Occasionally, researchers will come to us with a request for a new detector or a complete detection system, which can give us important marketing input and help us decide which development projects to pursue. Our president, Teruo Hiruma, is especially interested in customers' requirements for detectors or light sources that do not exist. His interests are not in extensions of existing technologies, but in radically new devices that might be as much as 10 years away from commercialization.
We developed detectors for the Super Kamiokande neutrino detector, for example, which required a new half-meter diameter photomultiplier. This tube had to operate under water, so the packaging for the high-voltage connection and dynode resistors had to be water tight down to a few atmospheres of pressure. The experiment required about 11,000 tubes (see Laser Focus World, October 2000, p. 77). So, in addition to the tube development we constructed a new building, and designed new machines for semiautomatic device construction.
Some experiments such as LIDAR generate a lot of background during a laser pulse. Based on feedback from our customers, we developed a gated version of the microchannel plate PMT to eliminate the laser background.

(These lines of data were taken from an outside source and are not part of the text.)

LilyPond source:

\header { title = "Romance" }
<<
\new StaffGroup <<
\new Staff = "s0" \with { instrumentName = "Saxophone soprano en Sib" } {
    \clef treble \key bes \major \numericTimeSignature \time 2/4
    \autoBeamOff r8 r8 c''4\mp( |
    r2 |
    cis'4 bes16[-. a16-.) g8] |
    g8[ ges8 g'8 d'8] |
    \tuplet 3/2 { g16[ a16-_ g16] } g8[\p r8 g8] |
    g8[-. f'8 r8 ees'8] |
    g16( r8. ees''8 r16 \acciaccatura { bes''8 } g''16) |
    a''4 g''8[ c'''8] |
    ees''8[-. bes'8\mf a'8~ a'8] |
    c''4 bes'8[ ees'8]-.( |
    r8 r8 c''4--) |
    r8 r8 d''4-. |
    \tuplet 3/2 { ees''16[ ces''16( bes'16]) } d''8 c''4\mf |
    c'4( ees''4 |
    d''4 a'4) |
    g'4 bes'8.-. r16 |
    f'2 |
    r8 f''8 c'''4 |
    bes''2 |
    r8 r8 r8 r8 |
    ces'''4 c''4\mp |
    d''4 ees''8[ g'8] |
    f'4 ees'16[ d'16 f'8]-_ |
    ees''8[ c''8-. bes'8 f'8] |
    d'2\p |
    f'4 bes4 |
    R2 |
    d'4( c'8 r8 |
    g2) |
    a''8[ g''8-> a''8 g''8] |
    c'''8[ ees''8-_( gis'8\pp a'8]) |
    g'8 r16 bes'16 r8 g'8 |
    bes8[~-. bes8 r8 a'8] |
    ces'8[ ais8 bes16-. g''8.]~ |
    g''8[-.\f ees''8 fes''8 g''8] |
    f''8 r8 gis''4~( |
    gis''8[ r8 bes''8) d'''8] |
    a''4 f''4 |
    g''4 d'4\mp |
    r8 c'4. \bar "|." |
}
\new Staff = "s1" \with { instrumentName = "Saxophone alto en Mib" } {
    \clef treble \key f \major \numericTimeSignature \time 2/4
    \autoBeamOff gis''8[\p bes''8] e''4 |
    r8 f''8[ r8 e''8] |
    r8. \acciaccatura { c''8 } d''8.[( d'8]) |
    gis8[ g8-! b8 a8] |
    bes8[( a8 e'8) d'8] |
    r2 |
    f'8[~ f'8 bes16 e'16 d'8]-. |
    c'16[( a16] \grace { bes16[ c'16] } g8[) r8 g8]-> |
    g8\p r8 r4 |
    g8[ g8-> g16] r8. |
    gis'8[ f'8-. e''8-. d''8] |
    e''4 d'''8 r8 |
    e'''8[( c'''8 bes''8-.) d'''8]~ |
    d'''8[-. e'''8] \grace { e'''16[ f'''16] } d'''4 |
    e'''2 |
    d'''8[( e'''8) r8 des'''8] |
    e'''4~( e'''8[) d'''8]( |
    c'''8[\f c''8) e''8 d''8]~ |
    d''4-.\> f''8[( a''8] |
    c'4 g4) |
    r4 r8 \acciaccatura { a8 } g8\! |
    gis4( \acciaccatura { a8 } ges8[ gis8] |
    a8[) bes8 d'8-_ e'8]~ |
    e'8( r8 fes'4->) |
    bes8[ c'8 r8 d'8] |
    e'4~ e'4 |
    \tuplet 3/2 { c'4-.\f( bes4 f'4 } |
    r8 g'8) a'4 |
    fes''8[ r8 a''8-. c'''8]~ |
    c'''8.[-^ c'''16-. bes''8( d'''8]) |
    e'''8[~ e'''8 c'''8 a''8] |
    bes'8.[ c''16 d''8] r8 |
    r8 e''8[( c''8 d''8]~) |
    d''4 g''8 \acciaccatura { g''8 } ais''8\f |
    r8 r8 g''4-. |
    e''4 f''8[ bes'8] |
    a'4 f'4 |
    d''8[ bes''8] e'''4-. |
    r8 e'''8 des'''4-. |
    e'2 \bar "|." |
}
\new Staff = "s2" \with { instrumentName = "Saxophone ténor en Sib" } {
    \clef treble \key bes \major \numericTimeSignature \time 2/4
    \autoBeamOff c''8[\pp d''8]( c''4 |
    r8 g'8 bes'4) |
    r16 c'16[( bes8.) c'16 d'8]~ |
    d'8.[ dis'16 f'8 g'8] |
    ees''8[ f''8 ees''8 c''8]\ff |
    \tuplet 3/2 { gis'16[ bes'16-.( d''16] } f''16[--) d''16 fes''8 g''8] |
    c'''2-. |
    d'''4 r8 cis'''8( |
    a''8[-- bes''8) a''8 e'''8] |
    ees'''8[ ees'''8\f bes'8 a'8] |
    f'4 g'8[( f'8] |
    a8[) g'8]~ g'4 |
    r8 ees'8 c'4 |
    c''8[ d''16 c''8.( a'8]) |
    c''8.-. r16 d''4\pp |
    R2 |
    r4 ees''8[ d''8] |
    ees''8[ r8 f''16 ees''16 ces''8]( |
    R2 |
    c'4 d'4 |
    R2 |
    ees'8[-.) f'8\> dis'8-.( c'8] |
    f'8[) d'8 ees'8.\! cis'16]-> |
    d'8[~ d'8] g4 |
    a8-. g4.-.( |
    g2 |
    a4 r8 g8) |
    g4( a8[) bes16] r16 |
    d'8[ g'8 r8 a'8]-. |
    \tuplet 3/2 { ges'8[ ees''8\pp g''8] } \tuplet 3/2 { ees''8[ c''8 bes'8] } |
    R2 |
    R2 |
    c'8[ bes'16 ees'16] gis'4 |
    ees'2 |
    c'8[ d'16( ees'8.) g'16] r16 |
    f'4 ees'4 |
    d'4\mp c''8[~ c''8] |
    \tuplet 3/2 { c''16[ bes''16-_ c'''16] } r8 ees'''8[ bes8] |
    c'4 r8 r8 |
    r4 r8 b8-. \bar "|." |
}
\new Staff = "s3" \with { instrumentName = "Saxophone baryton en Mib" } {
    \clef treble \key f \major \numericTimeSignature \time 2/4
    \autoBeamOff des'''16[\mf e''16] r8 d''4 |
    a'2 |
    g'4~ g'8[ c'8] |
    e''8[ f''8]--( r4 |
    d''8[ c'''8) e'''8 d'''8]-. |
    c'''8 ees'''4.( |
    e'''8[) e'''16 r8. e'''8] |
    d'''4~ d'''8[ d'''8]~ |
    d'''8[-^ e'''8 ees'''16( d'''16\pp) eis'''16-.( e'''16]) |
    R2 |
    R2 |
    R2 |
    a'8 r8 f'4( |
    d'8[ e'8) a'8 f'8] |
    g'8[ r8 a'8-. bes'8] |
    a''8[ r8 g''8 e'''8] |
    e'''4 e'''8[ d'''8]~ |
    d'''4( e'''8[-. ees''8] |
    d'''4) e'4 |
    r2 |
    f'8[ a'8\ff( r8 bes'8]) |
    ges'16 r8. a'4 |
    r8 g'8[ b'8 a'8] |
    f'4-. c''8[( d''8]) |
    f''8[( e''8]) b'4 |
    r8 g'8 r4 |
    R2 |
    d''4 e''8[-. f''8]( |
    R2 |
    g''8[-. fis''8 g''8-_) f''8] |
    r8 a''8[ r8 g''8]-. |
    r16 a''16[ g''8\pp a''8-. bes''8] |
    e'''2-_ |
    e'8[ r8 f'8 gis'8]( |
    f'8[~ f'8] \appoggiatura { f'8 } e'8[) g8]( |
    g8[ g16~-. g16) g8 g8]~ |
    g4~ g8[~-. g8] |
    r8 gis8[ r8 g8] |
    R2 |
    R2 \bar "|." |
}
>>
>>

We also have a long history, starting with our streak cameras in the mid 1970s, of working with scientists doing picosecond and femtosecond spectroscopy. In the United States and in Europe, many projects with limited budgets were looking for lower cost alternatives. For instance, using the microchannel plate photomultiplier in the time-correlated photon-counting mode measures the time of detection of a single pulse with respect to an optical or electrical stimulation. The main factor that determines the time resolution is the temporal time spread (TTS) of the photomultiplier because the electrons can take many different trajectories, and each trajectory has its own transit time. By working with several universities we have, over the years, reduced the TTS to as short as 20 ps. To accomplish this we had to reduce the pore size of the microchannel plate as well as optimize the electronics. We concentrated on improvements in the tube while our academic collaborators worked on tweaking the electronics.
Researchers provide us with great ideas for new devices, are often the first to try a detector, and give us insight into the future. So we encourage people reading this article to e-mail the author with their ideas. Of course, we do not want any confidential information. In fact, if there is one barrier to developing new detectors it is the increasing requirement, even at a university, for nondisclosure agreements.